During cold and flu season, it can be difficult to figure out what’s wrong if you start to feel sick. There’s a lot of overlap among the warning signs of illnesses that spike during fall, winter, and even early spring, like the common cold, COVID-19, influenza, and strep throat.

If you or someone you’re caring for has strep, chances are the throat pain will be more intense than that of common viral illnesses—even including COVID-19, Cory Fisher, DO, a family medicine physician at the Cleveland Clinic, tells SELF. 

Though it’s very pronounced, a sore throat isn’t the only symptom that strep can cause: The infection, which occurs when bacteria known as group A Streptococcus infect the throat and tonsils, can also cause fever; pain when swallowing; red and swollen tonsils; white patches or streaks of pus on the tonsils; swollen lymph nodes in the front of the neck; and tiny, red spots on the roof of the mouth, according to the Centers for Disease Control and Prevention (CDC).

All of this is to say: You’re likely going to feel pretty run down for a few days if you have strep throat, which spreads through the respiratory droplets of, or direct contact with, an infected person. While leaving your house to trek to the doctor’s office might be the last thing you feel like doing, it’s really important to seek medical care if you think you have strep throat.

Not everyone needs to take medication for strep throat, per the CDC. Specifically, “carriers” of the bacteria—or people who test positive, but don’t have any symptoms—usually won’t need treatment.

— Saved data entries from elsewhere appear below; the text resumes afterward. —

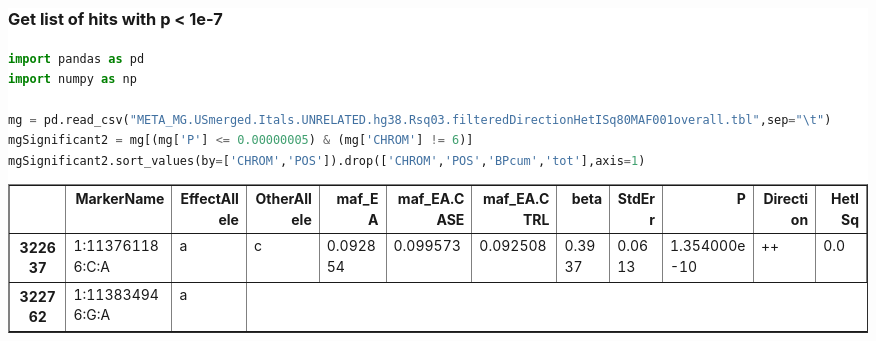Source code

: 
### Get list of hits with p < 1e-7


```python
import pandas as pd
import numpy as np

mg = pd.read_csv("META_MG.USmerged.Itals.UNRELATED.hg38.Rsq03.filteredDirectionHetISq80MAF001overall.tbl",sep="\t")
mgSignificant2 = mg[(mg['P'] <= 0.00000005) & (mg['CHROM'] != 6)]
mgSignificant2.sort_values(by=['CHROM','POS']).drop(['CHROM','POS','BPcum','tot'],axis=1)
```




<div>
<style scoped>
    .dataframe tbody tr th:only-of-type {
        vertical-align: middle;
    }

    .dataframe tbody tr th {
        vertical-align: top;
    }

    .dataframe thead th {
        text-align: right;
    }
</style>
<table border="1" class="dataframe">
  <thead>
    <tr style="text-align: right;">
      <th></th>
      <th>MarkerName</th>
      <th>EffectAllele</th>
      <th>OtherAllele</th>
      <th>maf_EA</th>
      <th>maf_EA.CASE</th>
      <th>maf_EA.CTRL</th>
      <th>beta</th>
      <th>StdErr</th>
      <th>P</th>
      <th>Direction</th>
      <th>HetISq</th>
    </tr>
  </thead>
  <tbody>
    <tr>
      <th>322637</th>
      <td>1:113761186:C:A</td>
      <td>a</td>
      <td>c</td>
      <td>0.092854</td>
      <td>0.099573</td>
      <td>0.092508</td>
      <td>0.3937</td>
      <td>0.0613</td>
      <td>1.354000e-10</td>
      <td>++</td>
      <td>0.0</td>
    </tr>
    <tr>
      <th>322762</th>
      <td>1:113834946:G:A</td>
      <td>a</td>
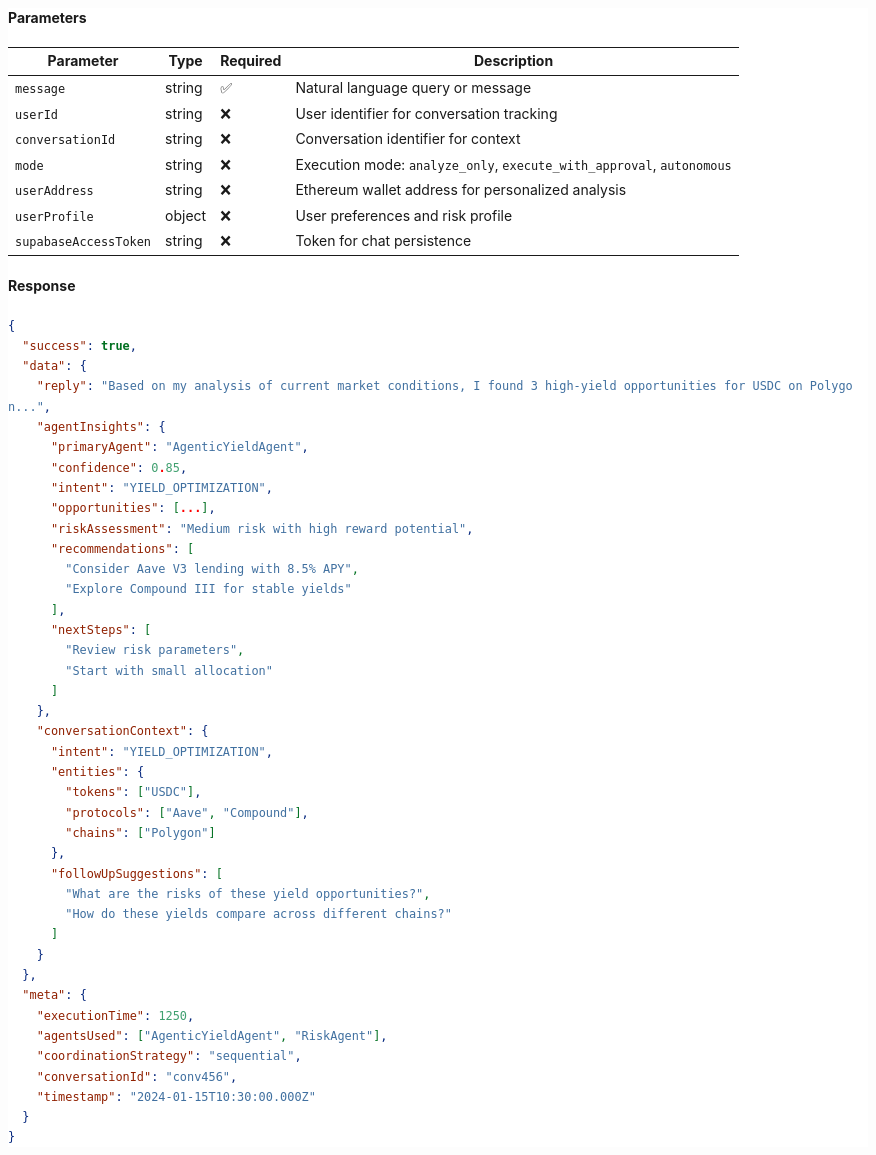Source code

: #### Parameters

| Parameter | Type | Required | Description |
|-----------|------|----------|-------------|
| `message` | string | ✅ | Natural language query or message |
| `userId` | string | ❌ | User identifier for conversation tracking |
| `conversationId` | string | ❌ | Conversation identifier for context |
| `mode` | string | ❌ | Execution mode: `analyze_only`, `execute_with_approval`, `autonomous` |
| `userAddress` | string | ❌ | Ethereum wallet address for personalized analysis |
| `userProfile` | object | ❌ | User preferences and risk profile |
| `supabaseAccessToken` | string | ❌ | Token for chat persistence |

#### Response

```json
{
  "success": true,
  "data": {
    "reply": "Based on my analysis of current market conditions, I found 3 high-yield opportunities for USDC on Polygon...",
    "agentInsights": {
      "primaryAgent": "AgenticYieldAgent",
      "confidence": 0.85,
      "intent": "YIELD_OPTIMIZATION",
      "opportunities": [...],
      "riskAssessment": "Medium risk with high reward potential",
      "recommendations": [
        "Consider Aave V3 lending with 8.5% APY",
        "Explore Compound III for stable yields"
      ],
      "nextSteps": [
        "Review risk parameters",
        "Start with small allocation"
      ]
    },
    "conversationContext": {
      "intent": "YIELD_OPTIMIZATION",
      "entities": {
        "tokens": ["USDC"],
        "protocols": ["Aave", "Compound"],
        "chains": ["Polygon"]
      },
      "followUpSuggestions": [
        "What are the risks of these yield opportunities?",
        "How do these yields compare across different chains?"
      ]
    }
  },
  "meta": {
    "executionTime": 1250,
    "agentsUsed": ["AgenticYieldAgent", "RiskAgent"],
    "coordinationStrategy": "sequential",
    "conversationId": "conv456",
    "timestamp": "2024-01-15T10:30:00.000Z"
  }
}
```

But if you’re symptomatic and you test positive for strep, your doctor is probably going to recommend a treatment plan that includes antibiotics.

A recent warning from the CDC about an uptick in invasive group A strep (iGAS) cases in children means you should also monitor any kids in your life for strep throat symptoms if they’re sick. Act quickly if you think they’ve been infected, since iGAS can be life-threatening for children in some cases, as SELF previously reported.

Below, experts answer questions about strep throat treatment options, and why it’s truly a bad idea to try to “ride it out” without seeing a doctor.

How to get rid of strep throat

If you think you have strep throat, you should make an appointment with a primary care provider so they can test you for the infection ASAP, Waleed Javaid, MD, epidemiologist and director of Infection Prevention and Control at Mount Sinai Downtown in New York, tells SELF. If you don’t have a go-to primary care provider or have trouble making a last-minute appointment, you should go to a local urgent care center to be tested.

The gold standard for treating strep throat is a course of oral antibiotics, Dr. Javaid says. This will help control the infection and minimize the risks of potential complications, which aren’t anything you want to mess with: An untreated strep infection can lead to scarlet fever; inflammation of the kidney; rheumatic fever; a condition called poststreptococcal reactive arthritis, which causes inflammation of the joints; sinus or ear infections; as well as the development of abscesses (pockets of pus) around the tonsils or neck. 

In severe cases—when the infection causes invasive disease (iGAS)—the bacteria can spread to the skin or bloodstream. However, these complications are rare: Out of millions of strep infections each year, only 14,000 to 25,000 are classified as iGAS cases, per the CDC.